데이터셋은 [Beijing PM2.5 데이터셋](https://www.kaggle.com/djhavera/beijing-pm25-data-data-set)
을 사용했습니다.

# Import All

In [1]:
import pandas as pd
import numpy as np
import tensorflow as tf
import tensorflow.keras as K
import matplotlib.pyplot as plt
from sklearn.preprocessing import MinMaxScaler

# Load Data

In [3]:
! unzip /content/drive/My\ Drive/Datasets/beijing_air.zip -d data

Archive:  /content/drive/My Drive/Datasets/beijing_air.zip
  inflating: data/PRSA_data_2010.1.1-2014.12.31.csv  


In [7]:
def get_data():
  all_data = pd.read_csv('/content/data/PRSA_data_2010.1.1-2014.12.31.csv') # 전체 데이터
  dropped_data = all_data.drop(['No', 'year', 'month', 'day', 'hour'],axis=1) # 필요 없는 데이터는 버림
  pm25 = dropped_data.pop('pm2.5') # 미세먼지 데이터 확인

  return pm25, dropped_data

In [8]:
pm25, proxy = get_data()

# NaN Data fix

In [9]:
pm25 = pm25.fillna(method='pad')

# Make Normalize Dataset

In [13]:
class PmScaler:
  def __init__(self):
    self.scaler = MinMaxScaler()
  
  def make_norlized_dataset(self, x, rate): 
    arrlen = int(len(x) * (rate))
    if isinstance(x, type(np.array([]))) == False:
      reshaped = x.to_numpy().reshape(-1,1)
    else:
      reshaped = x.reshape(-1,1)
    scaled_data = self.scaler.fit_transform(reshaped)

    train, val, test = scaled_data[:-1 * (arrlen * 2)], scaled_data[-1 * (arrlen * 2) : -1 * (arrlen)], scaled_data[-1 * (arrlen):]

    return train, val, test
  
  def invert_scale(self, x):
    inverse = self.scaler.inverse_transform(x)
    return inverse

In [14]:
scaler = PmScaler()
lstm_x_train, lstm_x_val, lstm_x_test = scaler.make_norlized_dataset(pm25, 0.1)

# Entire Model

In [None]:
class EntireModel():
  def __init__(self, pm25, proxydata, pmScaler, proxyScaler):
    self.cnn_model = _get_cnn_model()
    self.lstm_model = _get_lstm_model()
    self.pm25 = pm25
    self.proxydata = proxydata
    self.lstm_train_data_gen = K.preprocessing.sequence.TimeseriesGenerator(lstm_x_train, lstm_x_train, length=15, shuffle=True)
    self.lstm_val_data_gen = K.preprocessing.sequence.TimeseriesGenerator(lstm_x_val, lstm_x_val, length=15, shuffle=True)
    self.lstm_test_data_gen = K.preprocessing.sequence.TimeseriesGenerator(lstm_x_test, lstm_x_test, length=15, batch_size = 1, shuffle=False)
    self.lstm_callbacks = [K.callbacks.TensorBoard(log_dir='lstm_logs')]
    self.cnn_callbacks = [K.callbacks.TensorBoard(log_dir='cnn_logs')]

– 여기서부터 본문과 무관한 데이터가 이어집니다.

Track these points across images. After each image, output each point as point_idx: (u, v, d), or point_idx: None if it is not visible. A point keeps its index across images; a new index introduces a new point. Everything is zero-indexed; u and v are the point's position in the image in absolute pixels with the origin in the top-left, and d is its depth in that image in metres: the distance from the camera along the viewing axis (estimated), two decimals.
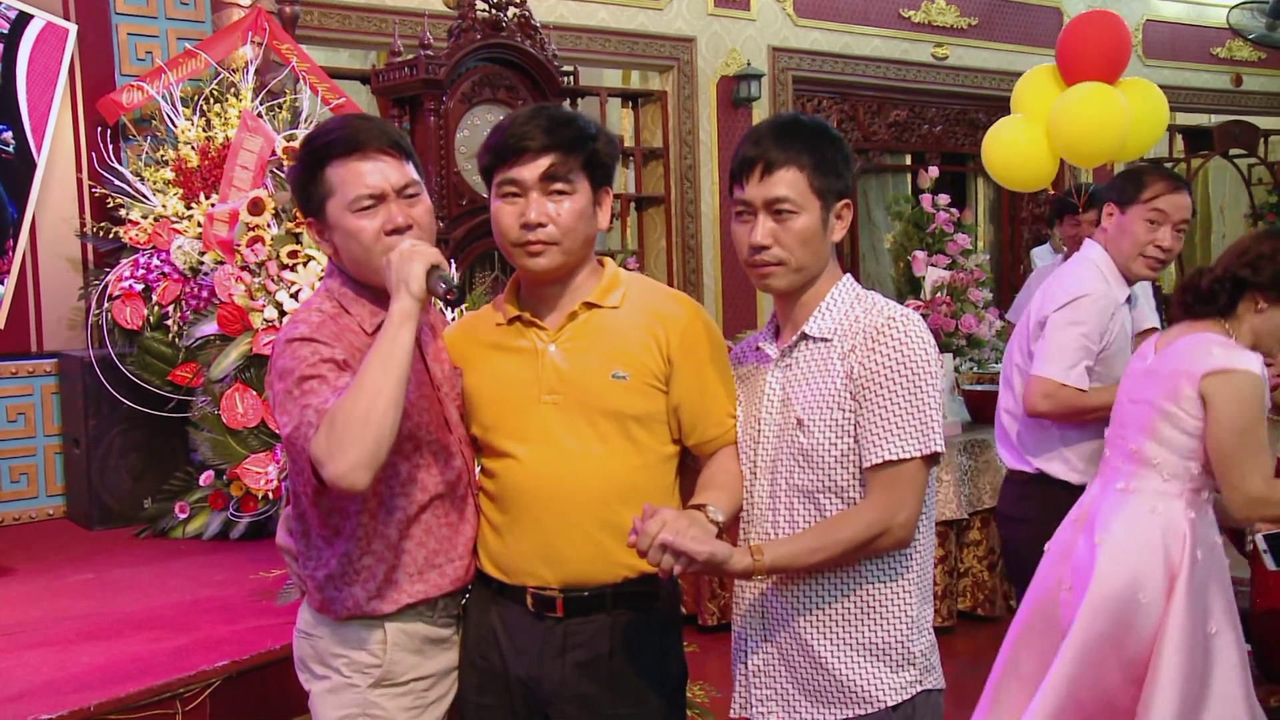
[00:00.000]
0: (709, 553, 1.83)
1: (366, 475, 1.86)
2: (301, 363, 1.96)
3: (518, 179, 2.07)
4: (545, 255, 2.08)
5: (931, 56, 9.90)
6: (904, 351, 1.96)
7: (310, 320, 2.04)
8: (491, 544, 2.17)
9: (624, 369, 2.10)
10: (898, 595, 2.01)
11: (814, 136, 2.04)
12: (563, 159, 2.06)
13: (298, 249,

  def cnn_model_fit(self epochs=1):
    ...
    self.cnn_model.fit()

  def lstm_model_fit(self, epochs=1):

    self.lstm_model.fit()


  def _get_cnn_model(self):
    cnnModel = K.Sequential()
    cnnModel.add(K.layers.Conv2DTranspose(32, (2,2), input_shape=(1,x_train.shape[1],x_train.shape[2]), activation="relu"))
    cnnModel.add(K.layers.MaxPool2D(strides=2))
    cnnModel.add(K.layers.Flatten())
    cnnModel.add(K.layers.Dropout(0.1))
    cnnModel.add(K.layers.Dense(100, activation="relu"))
    cnnModel.add(K.layers.ReLU())
    cnnModel.add(K.layers.Dense(5, activation="softmax"))
    cnnModel.summary()
    cnnModel.compile(optimizer="adam", loss="MSE")

    return cnnModel

  def _get_lstm_model(self):
    lstm_model = K.Sequential()
    lstm_model.add(K.layers.LSTM(216, input_shape=(16,1)))
    lstm_model.add(K.layers.Dropout(0.3))
    lstm_model.add(K.layers.Dense(128, activation="relu"))
    lstm_model.add(K.layers.Dropout(0.3))
    lstm_model.add(K.layers.Dense(1, activation="sigmoid"))
    lstm_model.summary()
    lstm_model.compile(optimizer="adam", loss="MSE")

    return lstm_model